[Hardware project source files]
++++

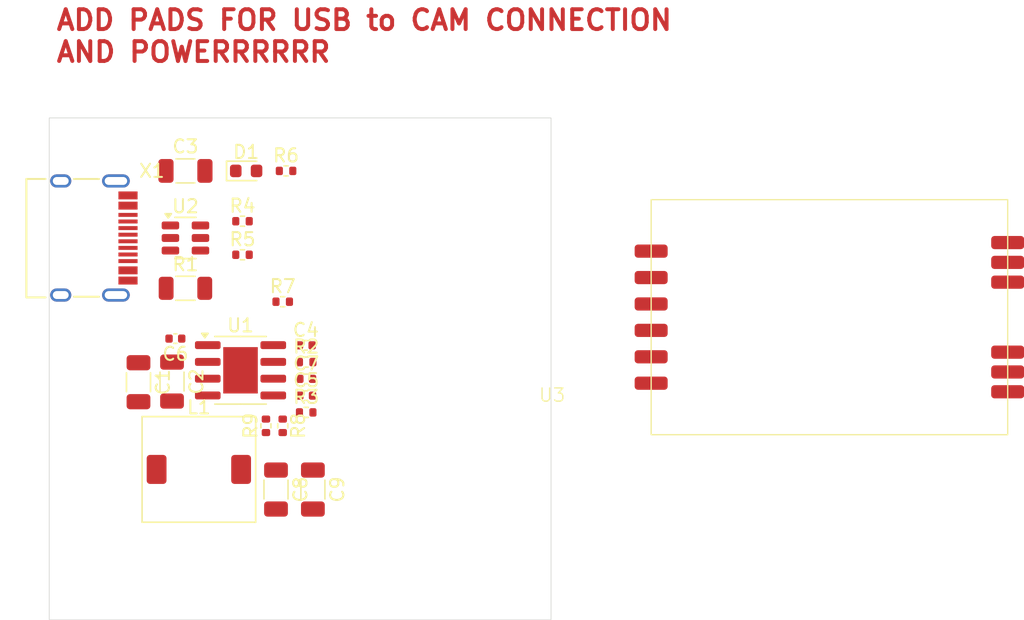
<source format=kicad_pcb>
(kicad_pcb
	(version 20240108)
	(generator "pcbnew")
	(generator_version "8.0")
	(general
		(thickness 1.6)
		(legacy_teardrops no)
	)
	(paper "A4")
	(layers
		(0 "F.Cu" signal)
		(31 "B.Cu" signal)
		(32 "B.Adhes" user "B.Adhesive")
		(33 "F.Adhes" user "F.Adhesive")
		(34 "B.Paste" user)
		(35 "F.Paste" user)
		(36 "B.SilkS" user "B.Silkscreen")
		(37 "F.SilkS" user "F.Silkscreen")
		(38 "B.Mask" user)
		(39 "F.Mask" user)
		(40 "Dwgs.User" user "User.Drawings")
		(41 "Cmts.User" user "User.Comments")
		(42 "Eco1.User" user "User.Eco1")
		(43 "Eco2.User" user "User.Eco2")
		(44 "Edge.Cuts" user)
		(45 "Margin" user)
		(46 "B.CrtYd" user "B.Courtyard")
		(47 "F.CrtYd" user "F.Courtyard")
		(48 "B.Fab" user)
		(49 "F.Fab" user)
		(50 "User.1" user)
		(51 "User.2" user)
		(52 "User.3" user)
		(53 "User.4" user)
		(54 "User.5" user)
		(55 "User.6" user)
		(56 "User.7" user)
		(57 "User.8" user)
		(58 "User.9" user)
	)
	(setup
		(pad_to_mask_clearance 0)
		(allow_soldermask_bridges_in_footprints no)
		(pcbplotparams
			(layerselection 0x00010fc_ffffffff)
			(plot_on_all_layers_selection 0x0000000_00000000)
			(disableapertmacros no)
			(usegerberextensions no)
			(usegerberattributes yes)
			(usegerberadvancedattributes yes)
			(creategerberjobfile yes)
			(dashed_line_dash_ratio 12.000000)
			(dashed_line_gap_ratio 3.000000)
			(svgprecision 4)
			(plotframeref no)
			(viasonmask no)
			(mode 1)
			(useauxorigin no)
			(hpglpennumber 1)
			(hpglpenspeed 20)
			(hpglpendiameter 15.000000)
			(pdf_front_fp_property_popups yes)
			(pdf_back_fp_property_popups yes)
			(dxfpolygonmode yes)
			(dxfimperialunits yes)
			(dxfusepcbnewfont yes)
			(psnegative no)
			(psa4output no)
			(plotreference yes)
			(plotvalue yes)
			(plotfptext yes)
			(plotinvisibletext no)
			(sketchpadsonfab no)
			(subtractmaskfromsilk no)
			(outputformat 1)
			(mirror no)
			(drillshape 1)
			(scaleselection 1)
			(outputdirectory "")
		)
	)
	(net 0 "")
	(net 1 "GND")
	(net 2 "VBUS")
	(net 3 "Net-(C3-Pad1)")
	(net 4 "Net-(U1-SS)")
	(net 5 "Net-(U1-COMP)")
	(net 6 "Net-(C5-Pad2)")
	(net 7 "Net-(U1-BS)")
	(net 8 "3V3")
	(net 9 "Net-(D1-A)")
	(net 10 "Net-(U1-EN)")
	(net 11 "Net-(R4-Pad1)")
	(net 12 "Net-(U3-DP)")
	(net 13 "Net-(R5-Pad1)")
	(net 14 "Net-(U3-DN)")
	(net 15 "Net-(U3-LED)")
	(net 16 "Net-(U3-PDN)")
	(net 17 "Net-(U1-FB)")
	(net 18 "Net-(X1-DN1)")
	(net 19 "Net-(X1-DP1)")
	(net 20 "unconnected-(U3-NC-Pad11)")
	(net 21 "unconnected-(U3-NC-Pad8)")
	(net 22 "unconnected-(X1-SBU2-PadB8)")
	(net 23 "unconnected-(X1-CC2-PadB5)")
	(net 24 "unconnected-(X1-SBU1-PadA8)")
	(net 25 "unconnected-(X1-CC1-PadA5)")
	(net 26 "unconnected-(U1-PAD-Pad9)")
	(net 27 "Net-(U1-SW)")
	(footprint "Capacitor_SMD:C_0402_1005Metric" (layer "F.Cu") (at 60.198 43.18 180))
	(footprint "Package_SO:SOIC-8-1EP_3.9x4.9mm_P1.27mm_EP2.62x3.51mm" (layer "F.Cu") (at 65.131 45.579))
	(footprint "Capacitor_SMD:C_0402_1005Metric" (layer "F.Cu") (at 70.076 43.688))
	(footprint "Resistor_SMD:R_0402_1005Metric" (layer "F.Cu") (at 65.28 34.29))
	(footprint "Resistor_SMD:R_0402_1005Metric" (layer "F.Cu") (at 65.28 36.83))
	(footprint "Capacitor_SMD:C_1206_3216Metric" (layer "F.Cu") (at 59.944 46.433 -90))
	(footprint "ULF:BL-R8812AF1" (layer "F.Cu") (at 96.228 50.456))
	(footprint "Capacitor_SMD:C_0402_1005Metric" (layer "F.Cu") (at 70.104 47.498))
	(footprint "Resistor_SMD:R_0402_1005Metric" (layer "F.Cu") (at 70.104 44.958))
	(footprint "Resistor_SMD:R_1206_3216Metric" (layer "F.Cu") (at 60.96 39.37))
	(footprint "Resistor_SMD:R_0402_1005Metric" (layer "F.Cu") (at 68.326 40.386))
	(footprint "Resistor_SMD:R_0402_1005Metric" (layer "F.Cu") (at 68.58 30.48))
	(footprint "PCM_Inductor_SMD_AKL:L_7.3x7.3_H4.5" (layer "F.Cu") (at 61.976 53.086))
	(footprint "Capacitor_SMD:C_1206_3216Metric" (layer "F.Cu") (at 57.404 46.482 -90))
	(footprint "Capacitor_SMD:C_1206_3216Metric" (layer "F.Cu") (at 60.96 30.48))
	(footprint "ULF:HRO-TYPE-C-31-M-12" (layer "F.Cu") (at 48.915 35.56 -90))
	(footprint "LED_SMD:LED_0603_1608Metric" (layer "F.Cu") (at 65.5575 30.48))
	(footprint "Resistor_SMD:R_0402_1005Metric" (layer "F.Cu") (at 67.056 49.784 90))
	(footprint "Resistor_SMD:R_0402_1005Metric" (layer "F.Cu") (at 70.104 48.768))
	(footprint "Capacitor_SMD:C_1206_3216Metric" (layer "F.Cu") (at 67.818 54.61 -90))
	(footprint "Capacitor_SMD:C_0402_1005Metric" (layer "F.Cu") (at 70.104 46.228))
	(footprint "Capacitor_SMD:C_1206_3216Metric" (layer "F.Cu") (at 70.612 54.61 -90))
	(footprint "Package_TO_SOT_SMD:SOT-23-6" (layer "F.Cu") (at 60.96 35.56))
	(footprint "Resistor_SMD:R_0402_1005Metric" (layer "F.Cu") (at 68.326 49.784 -90))
	(gr_rect
		(start 50.646 26.466)
		(end 88.646 64.466)
		(stroke
			(width 0.05)
			(type default)
		)
		(fill none)
		(layer "Edge.Cuts")
		(uuid "de5f1005-80a3-4db9-8ea8-da07bb0cf0b1")
	)
	(gr_text "ADD PADS FOR USB to CAM CONNECTION\nAND POWERRRRRR\n"
		(at 51.054 22.352 0)
		(layer "F.Cu")
		(uuid "d75c7851-9b3c-4f35-a7e2-d8de74410498")
		(effects
			(font
				(size 1.5 1.5)
				(thickness 0.3)
				(bold yes)
			)
			(justify left bottom)
		)
	)
)

</source>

++++

> [PROMPT]
The records above must be retyped exactly. Please omit the pictures.

> [ANSWER TO THIS PROBLEM]
<source format=kicad_pcb>
(kicad_pcb
	(version 20240108)
	(generator "pcbnew")
	(generator_version "8.0")
	(general
		(thickness 1.6)
		(legacy_teardrops no)
	)
	(paper "A4")
	(layers
		(0 "F.Cu" signal)
		(31 "B.Cu" signal)
		(32 "B.Adhes" user "B.Adhesive")
		(33 "F.Adhes" user "F.Adhesive")
		(34 "B.Paste" user)
		(35 "F.Paste" user)
		(36 "B.SilkS" user "B.Silkscreen")
		(37 "F.SilkS" user "F.Silkscreen")
		(38 "B.Mask" user)
		(39 "F.Mask" user)
		(40 "Dwgs.User" user "User.Drawings")
		(41 "Cmts.User" user "User.Comments")
		(42 "Eco1.User" user "User.Eco1")
		(43 "Eco2.User" user "User.Eco2")
		(44 "Edge.Cuts" user)
		(45 "Margin" user)
		(46 "B.CrtYd" user "B.Courtyard")
		(47 "F.CrtYd" user "F.Courtyard")
		(48 "B.Fab" user)
		(49 "F.Fab" user)
		(50 "User.1" user)
		(51 "User.2" user)
		(52 "User.3" user)
		(53 "User.4" user)
		(54 "User.5" user)
		(55 "User.6" user)
		(56 "User.7" user)
		(57 "User.8" user)
		(58 "User.9" user)
	)
	(setup
		(pad_to_mask_clearance 0)
		(allow_soldermask_bridges_in_footprints no)
		(pcbplotparams
			(layerselection 0x00010fc_ffffffff)
			(plot_on_all_layers_selection 0x0000000_00000000)
			(disableapertmacros no)
			(usegerberextensions no)
			(usegerberattributes yes)
			(usegerberadvancedattributes yes)
			(creategerberjobfile yes)
			(dashed_line_dash_ratio 12.000000)
			(dashed_line_gap_ratio 3.000000)
			(svgprecision 4)
			(plotframeref no)
			(viasonmask no)
			(mode 1)
			(useauxorigin no)
			(hpglpennumber 1)
			(hpglpenspeed 20)
			(hpglpendiameter 15.000000)
			(pdf_front_fp_property_popups yes)
			(pdf_back_fp_property_popups yes)
			(dxfpolygonmode yes)
			(dxfimperialunits yes)
			(dxfusepcbnewfont yes)
			(psnegative no)
			(psa4output no)
			(plotreference yes)
			(plotvalue yes)
			(plotfptext yes)
			(plotinvisibletext no)
			(sketchpadsonfab no)
			(subtractmaskfromsilk no)
			(outputformat 1)
			(mirror no)
			(drillshape 1)
			(scaleselection 1)
			(outputdirectory "")
		)
	)
	(net 0 "")
	(net 1 "GND")
	(net 2 "VBUS")
	(net 3 "Net-(C3-Pad1)")
	(net 4 "Net-(U1-SS)")
	(net 5 "Net-(U1-COMP)")
	(net 6 "Net-(C5-Pad2)")
	(net 7 "Net-(U1-BS)")
	(net 8 "3V3")
	(net 9 "Net-(D1-A)")
	(net 10 "Net-(U1-EN)")
	(net 11 "Net-(R4-Pad1)")
	(net 12 "Net-(U3-DP)")
	(net 13 "Net-(R5-Pad1)")
	(net 14 "Net-(U3-DN)")
	(net 15 "Net-(U3-LED)")
	(net 16 "Net-(U3-PDN)")
	(net 17 "Net-(U1-FB)")
	(net 18 "Net-(X1-DN1)")
	(net 19 "Net-(X1-DP1)")
	(net 20 "unconnected-(U3-NC-Pad11)")
	(net 21 "unconnected-(U3-NC-Pad8)")
	(net 22 "unconnected-(X1-SBU2-PadB8)")
	(net 23 "unconnected-(X1-CC2-PadB5)")
	(net 24 "unconnected-(X1-SBU1-PadA8)")
	(net 25 "unconnected-(X1-CC1-PadA5)")
	(net 26 "unconnected-(U1-PAD-Pad9)")
	(net 27 "Net-(U1-SW)")
	(footprint "Capacitor_SMD:C_0402_1005Metric" (layer "F.Cu") (at 60.198 43.18 180))
	(footprint "Package_SO:SOIC-8-1EP_3.9x4.9mm_P1.27mm_EP2.62x3.51mm" (layer "F.Cu") (at 65.131 45.579))
	(footprint "Capacitor_SMD:C_0402_1005Metric" (layer "F.Cu") (at 70.076 43.688))
	(footprint "Resistor_SMD:R_0402_1005Metric" (layer "F.Cu") (at 65.28 34.29))
	(footprint "Resistor_SMD:R_0402_1005Metric" (layer "F.Cu") (at 65.28 36.83))
	(footprint "Capacitor_SMD:C_1206_3216Metric" (layer "F.Cu") (at 59.944 46.433 -90))
	(footprint "ULF:BL-R8812AF1" (layer "F.Cu") (at 96.228 50.456))
	(footprint "Capacitor_SMD:C_0402_1005Metric" (layer "F.Cu") (at 70.104 47.498))
	(footprint "Resistor_SMD:R_0402_1005Metric" (layer "F.Cu") (at 70.104 44.958))
	(footprint "Resistor_SMD:R_1206_3216Metric" (layer "F.Cu") (at 60.96 39.37))
	(footprint "Resistor_SMD:R_0402_1005Metric" (layer "F.Cu") (at 68.326 40.386))
	(footprint "Resistor_SMD:R_0402_1005Metric" (layer "F.Cu") (at 68.58 30.48))
	(footprint "PCM_Inductor_SMD_AKL:L_7.3x7.3_H4.5" (layer "F.Cu") (at 61.976 53.086))
	(footprint "Capacitor_SMD:C_1206_3216Metric" (layer "F.Cu") (at 57.404 46.482 -90))
	(footprint "Capacitor_SMD:C_1206_3216Metric" (layer "F.Cu") (at 60.96 30.48))
	(footprint "ULF:HRO-TYPE-C-31-M-12" (layer "F.Cu") (at 48.915 35.56 -90))
	(footprint "LED_SMD:LED_0603_1608Metric" (layer "F.Cu") (at 65.5575 30.48))
	(footprint "Resistor_SMD:R_0402_1005Metric" (layer "F.Cu") (at 67.056 49.784 90))
	(footprint "Resistor_SMD:R_0402_1005Metric" (layer "F.Cu") (at 70.104 48.768))
	(footprint "Capacitor_SMD:C_1206_3216Metric" (layer "F.Cu") (at 67.818 54.61 -90))
	(footprint "Capacitor_SMD:C_0402_1005Metric" (layer "F.Cu") (at 70.104 46.228))
	(footprint "Capacitor_SMD:C_1206_3216Metric" (layer "F.Cu") (at 70.612 54.61 -90))
	(footprint "Package_TO_SOT_SMD:SOT-23-6" (layer "F.Cu") (at 60.96 35.56))
	(footprint "Resistor_SMD:R_0402_1005Metric" (layer "F.Cu") (at 68.326 49.784 -90))
	(gr_rect
		(start 50.646 26.466)
		(end 88.646 64.466)
		(stroke
			(width 0.05)
			(type default)
		)
		(fill none)
		(layer "Edge.Cuts")
		(uuid "de5f1005-80a3-4db9-8ea8-da07bb0cf0b1")
	)
	(gr_text "ADD PADS FOR USB to CAM CONNECTION\nAND POWERRRRRR\n"
		(at 51.054 22.352 0)
		(layer "F.Cu")
		(uuid "d75c7851-9b3c-4f35-a7e2-d8de74410498")
		(effects
			(font
				(size 1.5 1.5)
				(thickness 0.3)
				(bold yes)
			)
			(justify left bottom)
		)
	)
)

</source>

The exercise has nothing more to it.